§ **Your assignment**:
Copy each line from the records below in which the word "Soisy" is found.

§ **Data extracted from a collection**:
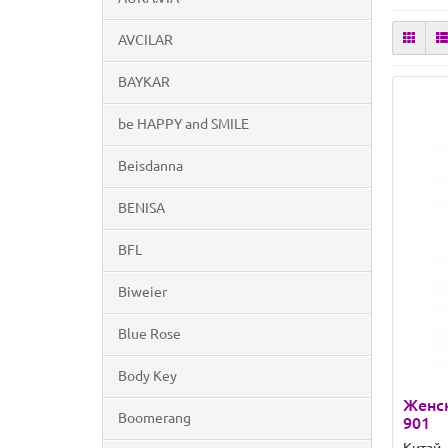
AVCILAR
BAYKAR
be HAPPY and SMILE
Beisdanna
BENISA
BFL
Biweier
Blue Rose
Body Key
Женск
Boomerang
901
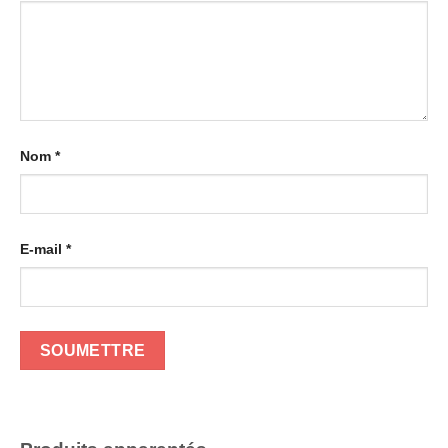
Nom
*
E-mail
*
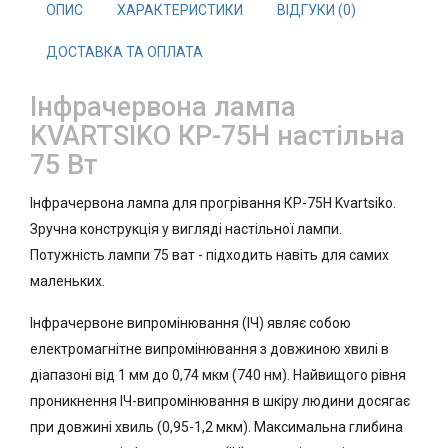
ОПИС
ХАРАКТЕРИСТИКИ
ВІДГУКИ (0)
ДОСТАВКА ТА ОПЛАТА
Інфрачервона лампа
KVARTSIKO КР-75Н настільна
75 Вт
Інфрачервона лампа для прогрівання КР-75Н Kvartsiko.
Зручна конструкція у вигляді настільної лампи.
Потужність лампи 75 ват - підходить навіть для самих
маленьких.
Інфрачервоне випромінювання (ІЧ) являє собою
електромагнітне випромінювання з довжиною хвилі в
діапазоні від 1 мм до 0,74 мкм (740 нм). Найвищого рівня
проникнення ІЧ-випромінювання в шкіру людини досягає
при довжині хвиль (0,95-1,2 мкм). Максимальна глибина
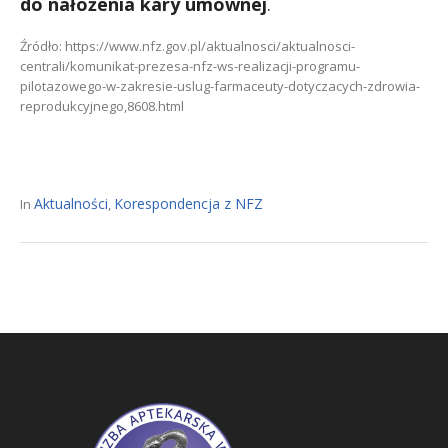
do nałożenia kary umownej
.
Źródło: https://www.nfz.gov.pl/aktualnosci/aktualnosci-
centrali/komunikat-prezesa-nfz-ws-realizacji-programu-
pilotazowego-w-zakresie-uslug-farmaceuty-dotyczacych-zdrowia-
reprodukcyjnego,8608.html
Aktualności
Korespondencja z NFZ
In
,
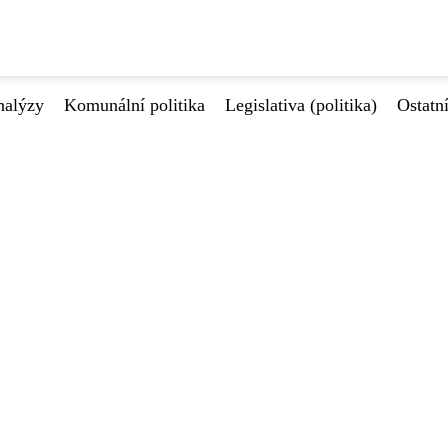
nalýzy
Komunální politika
Legislativa (politika)
Ostatn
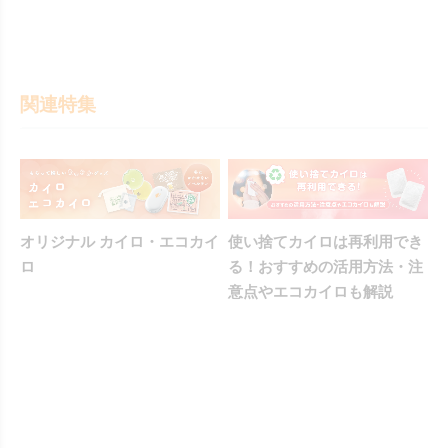
関連特集
オリジナル カイロ・エコカイ
使い捨てカイロは再利用でき
ロ
る！おすすめの活用方法・注
意点やエコカイロも解説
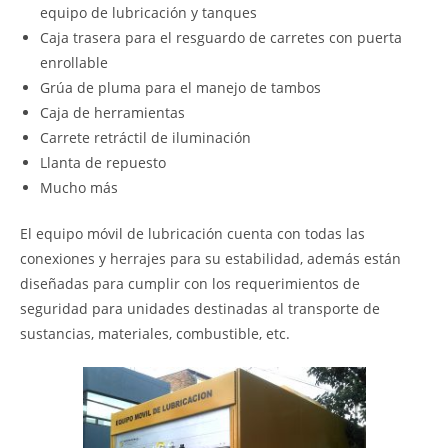
equipo de lubricación y tanques
Caja trasera para el resguardo de carretes con puerta
enrollable
Grúa de pluma para el manejo de tambos
Caja de herramientas
Carrete retráctil de iluminación
Llanta de repuesto
Mucho más
El equipo móvil de lubricación cuenta con todas las
conexiones y herrajes para su estabilidad, además están
diseñadas para cumplir con los requerimientos de
seguridad para unidades destinadas al transporte de
sustancias, materiales, combustible, etc.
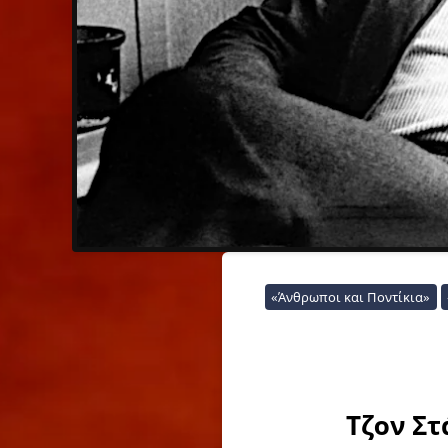
«Άνθρωποι και Ποντίκια»
Τζον Σ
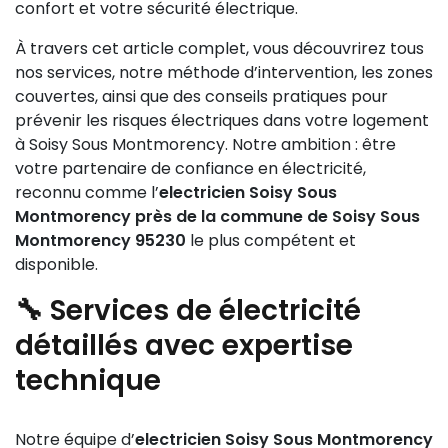
confort et votre sécurité électrique.
À travers cet article complet, vous découvrirez tous
nos services, notre méthode d’intervention, les zones
couvertes, ainsi que des conseils pratiques pour
prévenir les risques électriques dans votre logement
à Soisy Sous Montmorency. Notre ambition : être
votre partenaire de confiance en électricité,
reconnu comme l’
electricien Soisy Sous
Montmorency près de la commune de Soisy Sous
Montmorency 95230
le plus compétent et
disponible.
🔧 Services de électricité
détaillés avec expertise
technique
Notre équipe d’
electricien Soisy Sous Montmorency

§ **Written response**:
à Soisy Sous Montmorency. Notre ambition : être
electricien Soisy Sous
Montmorency près de la commune de Soisy Sous
electricien Soisy Sous Montmorency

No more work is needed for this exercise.